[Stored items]
--------------------------------
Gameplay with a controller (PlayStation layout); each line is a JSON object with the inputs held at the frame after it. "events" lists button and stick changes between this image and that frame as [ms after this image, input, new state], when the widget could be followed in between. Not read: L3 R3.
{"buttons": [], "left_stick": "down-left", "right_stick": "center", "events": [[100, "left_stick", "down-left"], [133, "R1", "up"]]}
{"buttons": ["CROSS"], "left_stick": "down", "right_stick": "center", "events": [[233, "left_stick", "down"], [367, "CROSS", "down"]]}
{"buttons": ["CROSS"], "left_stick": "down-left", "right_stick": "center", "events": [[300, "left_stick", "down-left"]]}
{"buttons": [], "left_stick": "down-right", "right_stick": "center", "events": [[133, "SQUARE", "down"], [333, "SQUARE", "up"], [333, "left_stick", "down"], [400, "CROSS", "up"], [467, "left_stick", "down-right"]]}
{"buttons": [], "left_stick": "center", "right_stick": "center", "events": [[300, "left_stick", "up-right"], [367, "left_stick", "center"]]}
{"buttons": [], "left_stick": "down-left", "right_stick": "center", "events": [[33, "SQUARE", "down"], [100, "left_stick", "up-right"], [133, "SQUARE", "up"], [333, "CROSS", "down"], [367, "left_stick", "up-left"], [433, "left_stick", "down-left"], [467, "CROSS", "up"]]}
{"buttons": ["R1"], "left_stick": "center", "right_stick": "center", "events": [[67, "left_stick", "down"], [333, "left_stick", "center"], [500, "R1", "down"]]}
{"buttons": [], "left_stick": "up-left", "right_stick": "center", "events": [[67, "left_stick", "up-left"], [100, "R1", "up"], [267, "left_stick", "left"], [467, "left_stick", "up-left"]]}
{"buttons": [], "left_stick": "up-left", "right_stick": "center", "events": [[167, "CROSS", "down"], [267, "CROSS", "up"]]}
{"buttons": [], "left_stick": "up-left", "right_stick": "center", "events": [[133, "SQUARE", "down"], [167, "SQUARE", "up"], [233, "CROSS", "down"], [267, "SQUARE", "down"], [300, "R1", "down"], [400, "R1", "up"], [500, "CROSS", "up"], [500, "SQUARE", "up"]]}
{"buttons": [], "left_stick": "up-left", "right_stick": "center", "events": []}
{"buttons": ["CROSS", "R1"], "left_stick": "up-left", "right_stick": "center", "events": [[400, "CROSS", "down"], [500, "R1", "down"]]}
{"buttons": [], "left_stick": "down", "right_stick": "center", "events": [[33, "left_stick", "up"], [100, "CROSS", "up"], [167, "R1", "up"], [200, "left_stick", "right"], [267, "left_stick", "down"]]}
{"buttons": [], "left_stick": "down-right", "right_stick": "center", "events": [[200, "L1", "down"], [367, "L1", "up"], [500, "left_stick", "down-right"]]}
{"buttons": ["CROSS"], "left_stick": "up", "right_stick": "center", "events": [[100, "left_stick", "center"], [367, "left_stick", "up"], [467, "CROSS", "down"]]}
--------------------------------
Scan the data above for the string "CROSS". Copy every line in which it appears.

{"buttons": ["CROSS"], "left_stick": "down", "right_stick": "center", "events": [[233, "left_stick", "down"], [367, "CROSS", "down"]]}
{"buttons": ["CROSS"], "left_stick": "down-left", "right_stick": "center", "events": [[300, "left_stick", "down-left"]]}
{"buttons": [], "left_stick": "down-right", "right_stick": "center", "events": [[133, "SQUARE", "down"], [333, "SQUARE", "up"], [333, "left_stick", "down"], [400, "CROSS", "up"], [467, "left_stick", "down-right"]]}
{"buttons": [], "left_stick": "down-left", "right_stick": "center", "events": [[33, "SQUARE", "down"], [100, "left_stick", "up-right"], [133, "SQUARE", "up"], [333, "CROSS", "down"], [367, "left_stick", "up-left"], [433, "left_stick", "down-left"], [467, "CROSS", "up"]]}
{"buttons": [], "left_stick": "up-left", "right_stick": "center", "events": [[167, "CROSS", "down"], [267, "CROSS", "up"]]}
{"buttons": [], "left_stick": "up-left", "right_stick": "center", "events": [[133, "SQUARE", "down"], [167, "SQUARE", "up"], [233, "CROSS", "down"], [267, "SQUARE", "down"], [300, "R1", "down"], [400, "R1", "up"], [500, "CROSS", "up"], [500, "SQUARE", "up"]]}
{"buttons": ["CROSS", "R1"], "left_stick": "up-left", "right_stick": "center", "events": [[400, "CROSS", "down"], [500, "R1", "down"]]}
{"buttons": [], "left_stick": "down", "right_stick": "center", "events": [[33, "left_stick", "up"], [100, "CROSS", "up"], [167, "R1", "up"], [200, "left_stick", "right"], [267, "left_stick", "down"]]}
{"buttons": ["CROSS"], "left_stick": "up", "right_stick": "center", "events": [[100, "left_stick", "center"], [367, "left_stick", "up"], [467, "CROSS", "down"]]}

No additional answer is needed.